Этому самовопросу не научишь дидактикой. Дидактика никогда не делала людей

лучше. Помпезный лозунг не может проникнуть так глубоко внутрь человека, как

великая картина, а если все-таки проникнет, то это даже страшно. Только задумывание

человека над собой, которое спасительно нам дарует великое искусство, делает нас

лучше. Такое задумывание иногда неприятно, царапающе, болезненно, но позор тем,

кто от искусства ждет только так называемого «эстетического наслаждения». Большие

художники — это не декораторы страданий мира, не хитроумные музыкальные

аранжировщики криков или стонов, они сами эти страдания, они сами эти крики и

стоны. Морально опасен в перспективе любой человек, откладывающий в сторону

«тяжелую книгу» и ложноспасительно заменяющий ее развлекательно пустой

юмористикой или детективом. Человек, отвернувшийся от чужих страданий в книге,

может отвернуться от таких страданий и в жизни. Достоевский сказал об этом так:

«Мы или ужасаемся, или притворяемся, что ужасаемся, а сами, напротив, смакуем

зрелище, как любители ощущений сильных, эксцентрических, шевелящих нашу

цинически-ленивую праздность, или, наконец, как малые дети, отмахиваем от себя

руками страшные призраки и прячем голову в подушку, пока пройдет страшное

видение, чтобы потом забыть его в нашем веселии и играх».

387

Однажды поэт Борис Слуцкий сказал мне, что все человечество он делит на три

категории: на тех, кто прочел «Братьев Карамазовых», на тех, кто еще не прочел, и на

тех, кто никогда не прочтет. Я заметил ему, что, к сожалению, самая многочисленная

категория— это те, кто видел «Братьев Карамазовых» по телевидению. Люди только

думают, что они смотрят телевизоры. На самом деле телевизоры смотрят людей.

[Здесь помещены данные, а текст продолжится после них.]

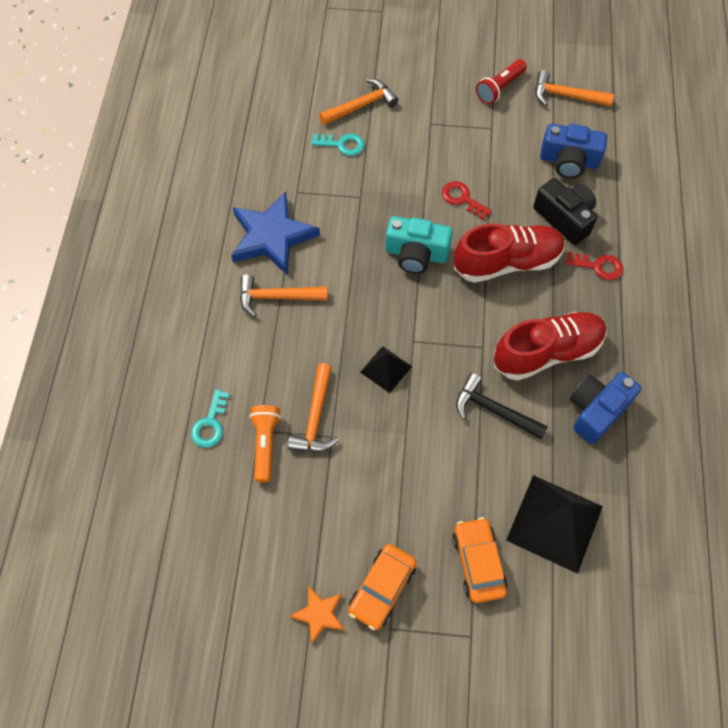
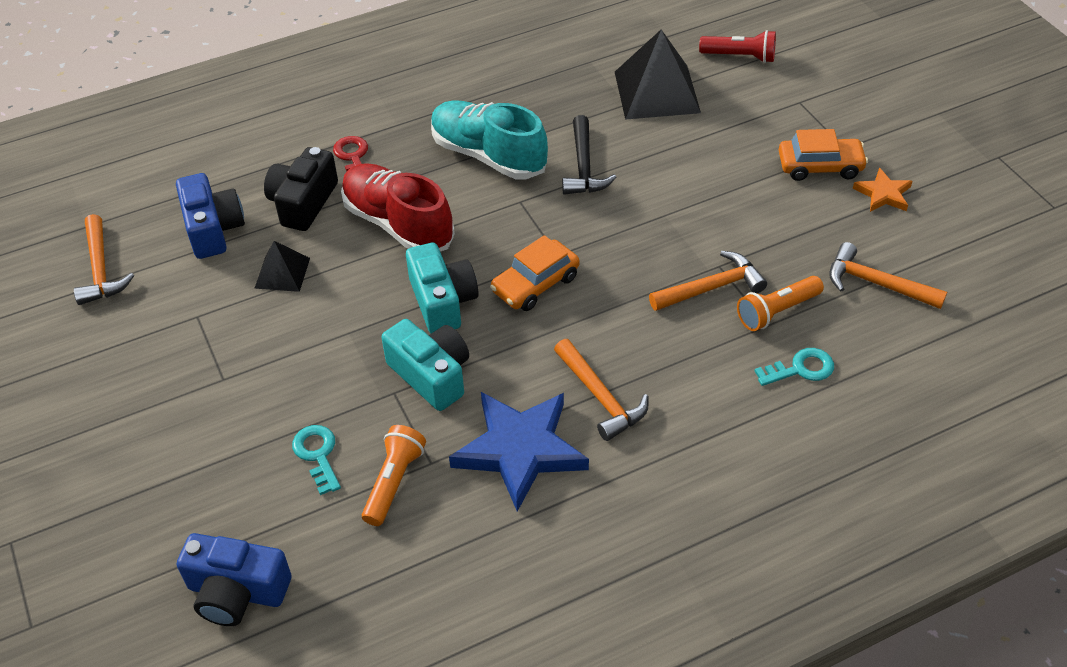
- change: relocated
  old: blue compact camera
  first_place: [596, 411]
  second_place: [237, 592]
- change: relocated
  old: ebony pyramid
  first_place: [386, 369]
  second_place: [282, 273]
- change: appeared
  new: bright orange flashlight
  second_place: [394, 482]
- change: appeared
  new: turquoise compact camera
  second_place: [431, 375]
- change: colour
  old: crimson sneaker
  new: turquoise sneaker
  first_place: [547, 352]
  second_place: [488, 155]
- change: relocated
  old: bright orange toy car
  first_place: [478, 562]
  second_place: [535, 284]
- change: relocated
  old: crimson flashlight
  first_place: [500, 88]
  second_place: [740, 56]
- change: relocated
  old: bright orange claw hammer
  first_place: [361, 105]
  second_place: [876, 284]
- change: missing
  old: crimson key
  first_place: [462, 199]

Включенный экран — это недремлющее око наблюдения, о котором писал когда-то

Джордж Оруэлл. Страшновато, когда создается иллюзия присутствия везде, хотя ты

нигде: когда ты можешь спокойно жевать сосиски с капустой и игриво поглаживать

выпуклости супруги, в то время когда на экране Отелло душит Дездемону или каратели

в Родезии расстреливают людей. Настоящий экран в мир — это великая книга, потому

что книгу нельзя включить или выключить, хотя иногда пытаются это делать, но такие

попытки обречены, ибо великая книга включается навсегда.

Создавать великие книги мучительно, и мучительно их читать, потому только

великая боль— мать великой литературы. Но дай бог, чтобы страдания людям при-

чиняло только искусство! Ингмар Бергман говорил о том, что когда мы решим все то,

что сейчас кажется нам проблемами, тогда-то и появятся настоящие проблемы. Но до

этого, к сожалению, далеко. Страдания, которые причиняют людям искусство или

любовь, относятся к страданиям необходимым, которые и делают человека человеком.

Но мы еще живем в мире страданий ненужных, отвратительно унижающих

человеческое достоинство, в мире страданий, навязываемых нам любыми формами

насилия, включая его зловещую кровавую концентрацию — войну. Существует

выражение, что даже плохой мир лучше войны. Оно иногда подвергается сомнениям.